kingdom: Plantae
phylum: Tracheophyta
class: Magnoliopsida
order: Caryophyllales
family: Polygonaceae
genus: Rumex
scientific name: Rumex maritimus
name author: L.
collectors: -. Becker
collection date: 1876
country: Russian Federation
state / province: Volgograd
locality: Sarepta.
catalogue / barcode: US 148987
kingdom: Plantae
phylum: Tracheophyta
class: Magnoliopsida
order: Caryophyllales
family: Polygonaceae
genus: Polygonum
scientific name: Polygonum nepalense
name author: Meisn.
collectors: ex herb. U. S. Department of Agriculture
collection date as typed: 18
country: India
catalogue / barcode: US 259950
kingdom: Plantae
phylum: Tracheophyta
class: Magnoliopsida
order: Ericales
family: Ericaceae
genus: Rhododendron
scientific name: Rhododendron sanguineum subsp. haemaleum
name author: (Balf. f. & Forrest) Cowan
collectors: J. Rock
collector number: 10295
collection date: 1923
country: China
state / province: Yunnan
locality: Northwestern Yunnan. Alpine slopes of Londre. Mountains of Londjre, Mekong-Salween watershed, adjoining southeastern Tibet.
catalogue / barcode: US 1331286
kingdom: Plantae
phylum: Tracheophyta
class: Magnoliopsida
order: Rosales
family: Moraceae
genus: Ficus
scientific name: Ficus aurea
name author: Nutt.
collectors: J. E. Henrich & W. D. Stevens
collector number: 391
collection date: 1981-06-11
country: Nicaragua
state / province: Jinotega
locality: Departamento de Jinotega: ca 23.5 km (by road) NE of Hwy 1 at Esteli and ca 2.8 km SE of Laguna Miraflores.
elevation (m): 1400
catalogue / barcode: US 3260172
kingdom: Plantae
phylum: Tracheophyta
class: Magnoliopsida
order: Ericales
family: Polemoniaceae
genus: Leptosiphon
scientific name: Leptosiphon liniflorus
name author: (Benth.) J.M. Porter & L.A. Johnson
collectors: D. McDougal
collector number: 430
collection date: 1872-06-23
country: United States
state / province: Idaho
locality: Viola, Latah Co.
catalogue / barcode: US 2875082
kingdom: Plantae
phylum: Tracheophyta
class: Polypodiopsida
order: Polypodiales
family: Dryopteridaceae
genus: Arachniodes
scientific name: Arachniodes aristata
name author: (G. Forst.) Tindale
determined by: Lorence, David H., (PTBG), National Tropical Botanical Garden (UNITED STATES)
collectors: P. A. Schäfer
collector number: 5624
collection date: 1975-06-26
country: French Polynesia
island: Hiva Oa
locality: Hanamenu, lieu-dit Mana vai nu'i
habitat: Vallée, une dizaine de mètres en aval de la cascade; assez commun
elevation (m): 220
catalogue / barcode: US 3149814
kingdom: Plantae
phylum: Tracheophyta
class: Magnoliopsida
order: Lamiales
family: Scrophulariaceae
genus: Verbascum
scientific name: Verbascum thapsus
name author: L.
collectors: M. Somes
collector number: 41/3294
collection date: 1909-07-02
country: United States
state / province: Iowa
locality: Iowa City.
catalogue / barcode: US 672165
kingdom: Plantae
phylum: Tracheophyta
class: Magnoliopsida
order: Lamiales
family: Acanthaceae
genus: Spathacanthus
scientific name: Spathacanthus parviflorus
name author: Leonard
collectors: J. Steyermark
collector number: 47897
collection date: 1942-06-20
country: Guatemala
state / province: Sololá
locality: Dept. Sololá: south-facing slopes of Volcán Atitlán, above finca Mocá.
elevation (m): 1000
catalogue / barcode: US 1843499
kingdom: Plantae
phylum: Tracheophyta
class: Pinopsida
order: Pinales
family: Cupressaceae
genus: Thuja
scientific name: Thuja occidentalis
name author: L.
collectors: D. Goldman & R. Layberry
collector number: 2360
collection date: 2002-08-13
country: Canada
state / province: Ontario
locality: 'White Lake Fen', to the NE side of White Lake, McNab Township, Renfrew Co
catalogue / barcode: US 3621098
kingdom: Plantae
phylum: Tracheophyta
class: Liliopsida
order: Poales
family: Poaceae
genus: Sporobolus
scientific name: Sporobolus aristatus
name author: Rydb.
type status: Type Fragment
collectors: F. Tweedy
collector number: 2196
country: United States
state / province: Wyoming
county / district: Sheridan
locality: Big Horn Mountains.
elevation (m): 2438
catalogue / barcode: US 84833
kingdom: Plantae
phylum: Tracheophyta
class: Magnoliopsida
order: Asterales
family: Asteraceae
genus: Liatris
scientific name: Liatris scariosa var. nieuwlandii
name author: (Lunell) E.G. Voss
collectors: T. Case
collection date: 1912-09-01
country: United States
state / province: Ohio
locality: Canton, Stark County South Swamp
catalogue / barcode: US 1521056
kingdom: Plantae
===============
§ Task to carry out:
Recast every line of the data above as a JSON list of strings, one string per line, leaving out any blank lines.

§ Full response:
[
  "kingdom: Plantae",
  "phylum: Tracheophyta",
  "class: Magnoliopsida",
  "order: Caryophyllales",
  "family: Polygonaceae",
  "genus: Rumex",
  "scientific name: Rumex maritimus",
  "name author: L.",
  "collectors: -. Becker",
  "collection date: 1876",
  "country: Russian Federation",
  "state / province: Volgograd",
  "locality: Sarepta.",
  "catalogue / barcode: US 148987",
  "kingdom: Plantae",
  "phylum: Tracheophyta",
  "class: Magnoliopsida",
  "order: Caryophyllales",
  "family: Polygonaceae",
  "genus: Polygonum",
  "scientific name: Polygonum nepalense",
  "name author: Meisn.",
  "collectors: ex herb. U. S. Department of Agriculture",
  "collection date as typed: 18",
  "country: India",
  "catalogue / barcode: US 259950",
  "kingdom: Plantae",
  "phylum: Tracheophyta",
  "class: Magnoliopsida",
  "order: Ericales",
  "family: Ericaceae",
  "genus: Rhododendron",
  "scientific name: Rhododendron sanguineum subsp. haemaleum",
  "name author: (Balf. f. & Forrest) Cowan",
  "collectors: J. Rock",
  "collector number: 10295",
  "collection date: 1923",
  "country: China",
  "state / province: Yunnan",
  "locality: Northwestern Yunnan. Alpine slopes of Londre. Mountains of Londjre, Mekong-Salween watershed, adjoining southeastern Tibet.",
  "catalogue / barcode: US 1331286",
  "kingdom: Plantae",
  "phylum: Tracheophyta",
  "class: Magnoliopsida",
  "order: Rosales",
  "family: Moraceae",
  "genus: Ficus",
  "scientific name: Ficus aurea",
  "name author: Nutt.",
  "collectors: J. E. Henrich & W. D. Stevens",
  "collector number: 391",
  "collection date: 1981-06-11",
  "country: Nicaragua",
  "state / province: Jinotega",
  "locality: Departamento de Jinotega: ca 23.5 km (by road) NE of Hwy 1 at Esteli and ca 2.8 km SE of Laguna Miraflores.",
  "elevation (m): 1400",
  "catalogue / barcode: US 3260172",
  "kingdom: Plantae",
  "phylum: Tracheophyta",
  "class: Magnoliopsida",
  "order: Ericales",
  "family: Polemoniaceae",
  "genus: Leptosiphon",
  "scientific name: Leptosiphon liniflorus",
  "name author: (Benth.) J.M. Porter & L.A. Johnson",
  "collectors: D. McDougal",
  "collector number: 430",
  "collection date: 1872-06-23",
  "country: United States",
  "state / province: Idaho",
  "locality: Viola, Latah Co.",
  "catalogue / barcode: US 2875082",
  "kingdom: Plantae",
  "phylum: Tracheophyta",
  "class: Polypodiopsida",
  "order: Polypodiales",
  "family: Dryopteridaceae",
  "genus: Arachniodes",
  "scientific name: Arachniodes aristata",
  "name author: (G. Forst.) Tindale",
  "determined by: Lorence, David H., (PTBG), National Tropical Botanical Garden (UNITED STATES)",
  "collectors: P. A. Schäfer",
  "collector number: 5624",
  "collection date: 1975-06-26",
  "country: French Polynesia",
  "island: Hiva Oa",
  "locality: Hanamenu, lieu-dit Mana vai nu'i",
  "habitat: Vallée, une dizaine de mètres en aval de la cascade; assez commun",
  "elevation (m): 220",
  "catalogue / barcode: US 3149814",
  "kingdom: Plantae",
  "phylum: Tracheophyta",
  "class: Magnoliopsida",
  "order: Lamiales",
  "family: Scrophulariaceae",
  "genus: Verbascum",
  "scientific name: Verbascum thapsus",
  "name author: L.",
  "collectors: M. Somes",
  "collector number: 41/3294",
  "collection date: 1909-07-02",
  "country: United States",
  "state / province: Iowa",
  "locality: Iowa City.",
  "catalogue / barcode: US 672165",
  "kingdom: Plantae",
  "phylum: Tracheophyta",
  "class: Magnoliopsida",
  "order: Lamiales",
  "family: Acanthaceae",
  "genus: Spathacanthus",
  "scientific name: Spathacanthus parviflorus",
  "name author: Leonard",
  "collectors: J. Steyermark",
  "collector number: 47897",
  "collection date: 1942-06-20",
  "country: Guatemala",
  "state / province: Sololá",
  "locality: Dept. Sololá: south-facing slopes of Volcán Atitlán, above finca Mocá.",
  "elevation (m): 1000",
  "catalogue / barcode: US 1843499",
  "kingdom: Plantae",
  "phylum: Tracheophyta",
  "class: Pinopsida",
  "order: Pinales",
  "family: Cupressaceae",
  "genus: Thuja",
  "scientific name: Thuja occidentalis",
  "name author: L.",
  "collectors: D. Goldman & R. Layberry",
  "collector number: 2360",
  "collection date: 2002-08-13",
  "country: Canada",
  "state / province: Ontario",
  "locality: 'White Lake Fen', to the NE side of White Lake, McNab Township, Renfrew Co",
  "catalogue / barcode: US 3621098",
  "kingdom: Plantae",
  "phylum: Tracheophyta",
  "class: Liliopsida",
  "order: Poales",
  "family: Poaceae",
  "genus: Sporobolus",
  "scientific name: Sporobolus aristatus",
  "name author: Rydb.",
  "type status: Type Fragment",
  "collectors: F. Tweedy",
  "collector number: 2196",
  "country: United States",
  "state / province: Wyoming",
  "county / district: Sheridan",
  "locality: Big Horn Mountains.",
  "elevation (m): 2438",
  "catalogue / barcode: US 84833",
  "kingdom: Plantae",
  "phylum: Tracheophyta",
  "class: Magnoliopsida",
  "order: Asterales",
  "family: Asteraceae",
  "genus: Liatris",
  "scientific name: Liatris scariosa var. nieuwlandii",
  "name author: (Lunell) E.G. Voss",
  "collectors: T. Case",
  "collection date: 1912-09-01",
  "country: United States",
  "state / province: Ohio",
  "locality: Canton, Stark County South Swamp",
  "catalogue / barcode: US 1521056",
  "kingdom: Plantae"
]